If you are shopping for an estate or vintage engagement ring you will find a large selection of one-of-a-kind rings. However, not all customers are comfortable buying a pre-owned engagement ring. If you are interested in a brand new ring that features highly sought after vintage details, consider an estate or vintage-inspired engagement ring. There are hundreds of styles to choose from, each one brand new. If you are interested in re-creating an estate or vintage piece, or want something truly one-of-a-kind you can read about custom designing jewelry here.
Estate jewelry is representative of trends of a given era. Each of these time periods has distinct characterizes which help identify the jewelry.
Georgian Jewelry (1714-1835)
The Georgian Period is defined by the reigns of four King Georges’ if England. Georgian jewelry is very rare and handmade from gold and silver. The designers were often inspired by nature; leaves, trees, flowers, and animals were common motifs.

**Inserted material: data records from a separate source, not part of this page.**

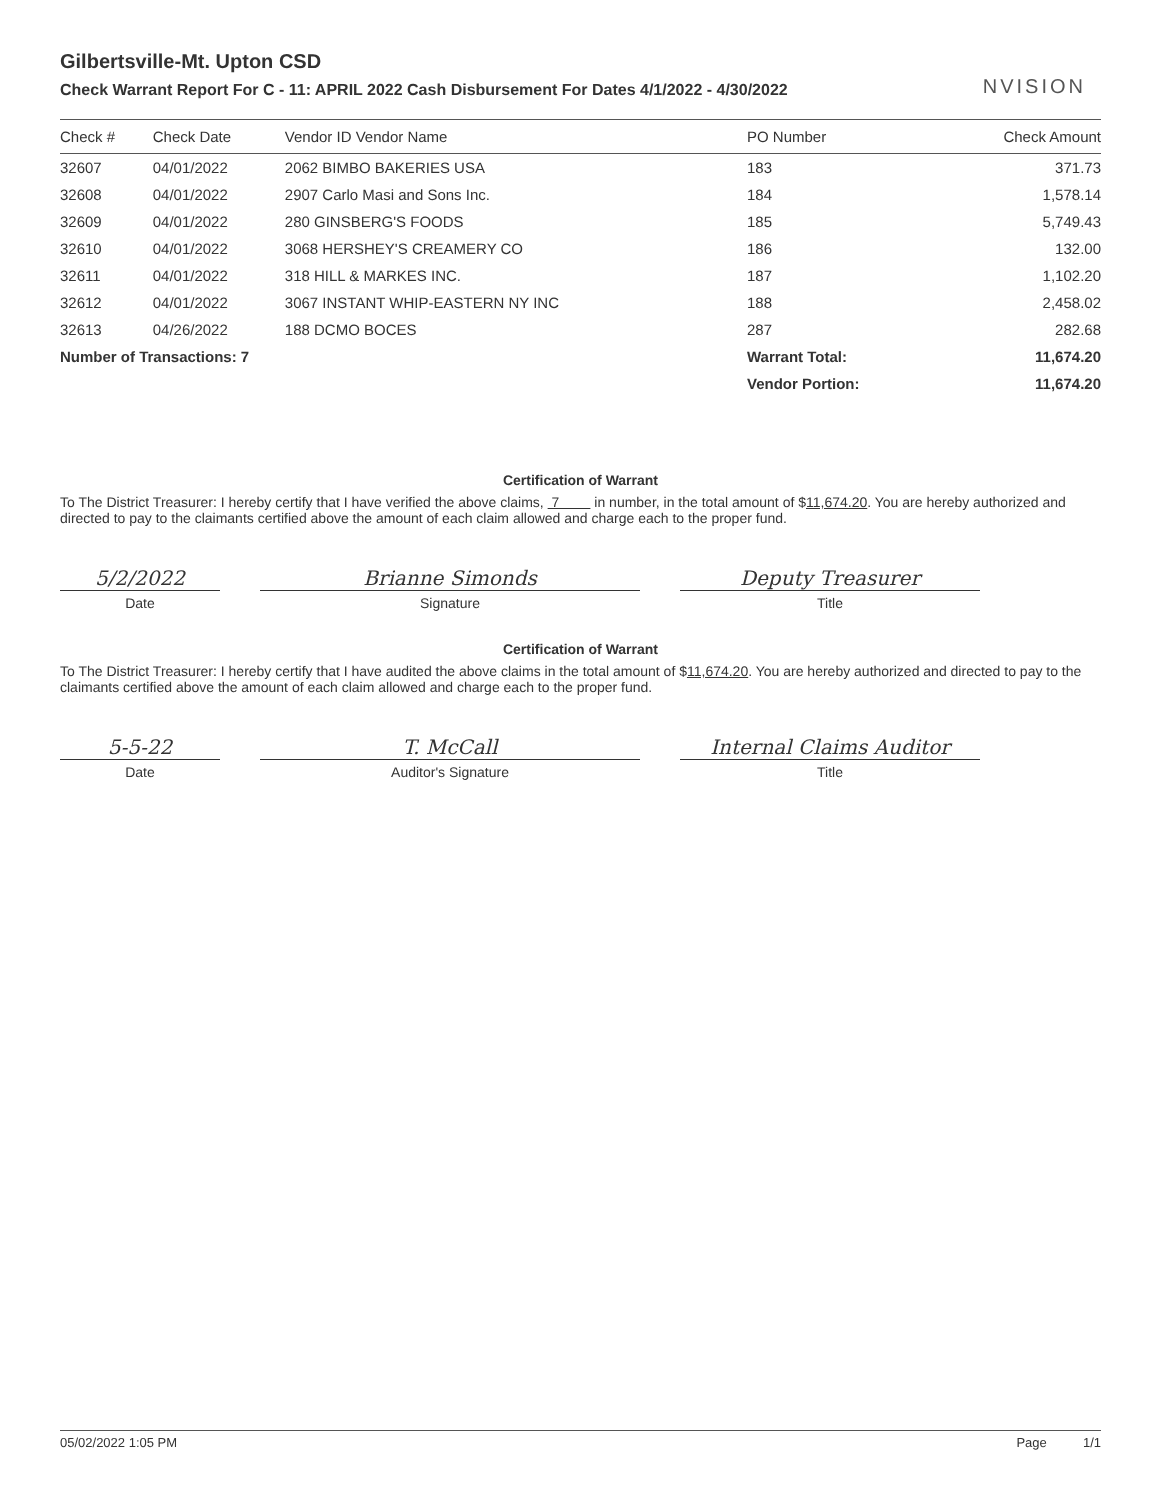NVISION
Gilbertsville-Mt. Upton CSD
Check Warrant Report For C - 11: APRIL 2022 Cash Disbursement For Dates 4/1/2022 - 4/30/2022
| Check # | Check Date | Vendor ID Vendor Name | PO Number | Check Amount |
| --- | --- | --- | --- | --- |
| 32607 | 04/01/2022 | 2062 BIMBO BAKERIES USA | 183 | 371.73 |
| 32608 | 04/01/2022 | 2907 Carlo Masi and Sons Inc. | 184 | 1,578.14 |
| 32609 | 04/01/2022 | 280 GINSBERG'S FOODS | 185 | 5,749.43 |
| 32610 | 04/01/2022 | 3068 HERSHEY'S CREAMERY CO | 186 | 132.00 |
| 32611 | 04/01/2022 | 318 HILL & MARKES INC. | 187 | 1,102.20 |
| 32612 | 04/01/2022 | 3067 INSTANT WHIP-EASTERN NY INC | 188 | 2,458.02 |
| 32613 | 04/26/2022 | 188 DCMO BOCES | 287 | 282.68 |
| Number of Transactions: 7 | | | Warrant Total: | 11,674.20 |
| | | | Vendor Portion: | 11,674.20 |
Certification of Warrant
To The District Treasurer: I hereby certify that I have verified the above claims, 7 in number, in the total amount of $11,674.20. You are hereby authorized and directed to pay to the claimants certified above the amount of each claim allowed and charge each to the proper fund.
5/2/2022
Date
Brianne Simonds
Signature
Deputy Treasurer
Title
Certification of Warrant
To The District Treasurer: I hereby certify that I have audited the above claims in the total amount of $11,674.20. You are hereby authorized and directed to pay to the claimants certified above the amount of each claim allowed and charge each to the proper fund.
5-5-22
Date
T. McCall
Auditor's Signature
Internal Claims Auditor
Title
05/02/2022 1:05 PM Page 1/1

Victorian Jewelry (1837-1901)
The Victorian period spanned Queen Victoria’s rule of England. Jewelry made during this time was heavily influenced by Queen Victoria’s fashionable tastes. In the Early Victorian Period popular pieces included amethysts, pearls and garnets set in gold. After the death of Prince Albert, Queen Victoria went into public morning, black jewelry in the form of black enamel and jet jewelry grew in importance.
Art Nouveau Jewelry (1895-1910)
The designs of the Art Nouveau period were flowing, romantic and naturalistic, often in the form of flowers, butterflies and sensual women with long flowing hair.
Edwardian Jewelry (1900-1915)
The Edwardian period encompassed the reign of King Edward VII. Edwardian jewelry involves beautifully complex engraving and delicate filigree. White stones such as diamonds and pearls were popular. Rubies and emeralds were often used in the elaborate designs.
Art Deco Jewelry (1920-1935)
Art Deco jewelry motifs are characterized by hard, crisp, geometric designs, bright color combinations of jade and onyx and coral and jet, and abstract patterns. In 1922 the opening of Tutankhamen’s Tomb in Egypt inspired an Egyptian revival. The early 1920’s interest in Cubism and Dadaism as a new art form greatly influenced the Art Deco Period.
Retro Jewelry (1940-1949)
Jewelry of the Retro Period was inspired by Hollywood. Retro jewelry is colorful, bold and elaborate. Common themes include large scrolls and bows. Rose and yellow gold were predominate and popular stones included aquamarine, amethyst, sapphire and especially ruby.